「そうだ。 その裁判の結果に不満のある連中が美咲を暗殺するようある組織に依頼した。」
由紀奈の片眉がぴくりと上がる。
「そいつらが、今夜咲姉を狙ってくるっての?」
「ああ。 襲撃者は三人。ただし、侵入を試みるのは一人だ。 あとは逃走経路の確保に一人、逃走車両の運転手が一人だから、侵入者を撃退するだけでいい。」
「雄君…。 その…。」
「ん? どうした?」
「雄君が闘うんでしょう? その、危なくない…かな?」
心配げに顔を曇らせる美咲に、雄也は力強く返事をする。
「大丈夫だ。 俺は美咲を守るためにここにいる。 ちゃんと戦闘訓練も受けているから心配要らないよ。」
頼もしげな雄也に、由紀奈は冷静なつっこみを入れる。
「見習い神父さんがどうしてそんなに事情に詳しくて、戦闘訓練まで受けているのかしらね?」
雄也はギクリとして由紀奈を見た。
どうにもこの少女に睨まれるとたじろいでしまう自分に嘆息しつつ、ちらりと横目でみた晃司の目が、「観念しなよ」と言っているような気がした雄也だった。

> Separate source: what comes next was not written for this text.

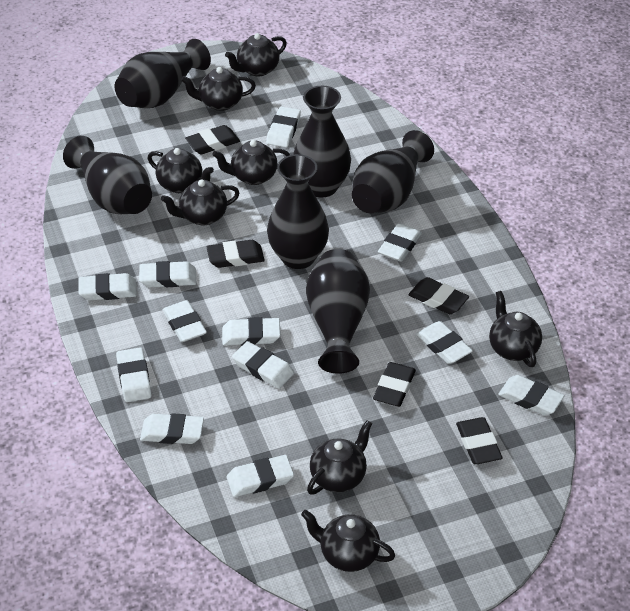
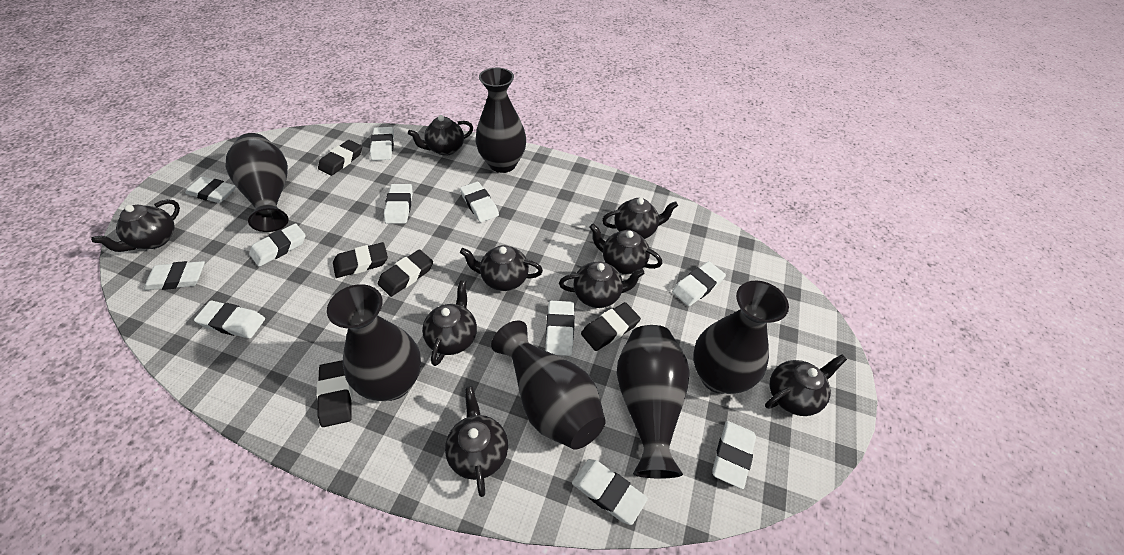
black teapot: [147,148,214,193] [161,179,240,226] [181,67,256,111] [212,140,290,185] [225,33,287,76] [301,510,395,572] [307,420,372,494] [489,291,542,367] = 8 -> [91,199,180,252] [408,115,473,156] [422,280,477,366] [445,386,508,497] [460,245,543,291] [559,261,645,308] [589,224,662,274] [602,198,678,239] [765,354,847,416] = 9
white eraser: [79,273,137,301] [116,347,152,402] [139,261,196,287] [140,413,204,444] [163,300,207,342] [222,317,281,346] [227,455,294,497] [232,341,294,389] [266,107,301,147] [378,223,422,261] [416,321,473,364] [498,375,565,415] = 12 -> [144,261,205,290] [186,176,236,203] [194,301,265,338] [249,223,306,267] [370,127,394,161] [384,184,413,224] [460,182,499,223] [545,301,575,356] [572,459,648,525] [672,261,726,306] [712,421,756,489] = 11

「嘘を言った事はあやまる。 …すまない。 美咲を守る依頼を受けたものの、相手が相手だったんでね…。 実際に美咲が狙われるという事実確認と背景が分かるまでは伏せておきたかったんだ。」
「それは分かったわ。 私たちを不必要に怖がらせない為の措置だったと受け取っておきましょう。」
由紀奈の怒りを買わないで済んだと、ホッとしたのも束の間。 さらに困った質問を浴びせられる。
「それで、その依頼主は何処の誰?」
「あー…。 きっと信じないと思うんだが…。」
雄也は一旦言葉を切り、視線を宙に彷徨わせる。
うまく言い訳できないかなと自問してみたが、答えはNOだった。
「アナトと名乗る自称天使様…だ。」
「ふーーん。」
まったく、これっぽっちも信じていない由紀奈。
「二人とも、都合が悪いときに天使様を持ち出してると、そのうちバチが当たるわよ?」
『…はい。』
小さくなる雄也と美咲をよそに、襲撃の時は、刻一刻と迫っているのだった。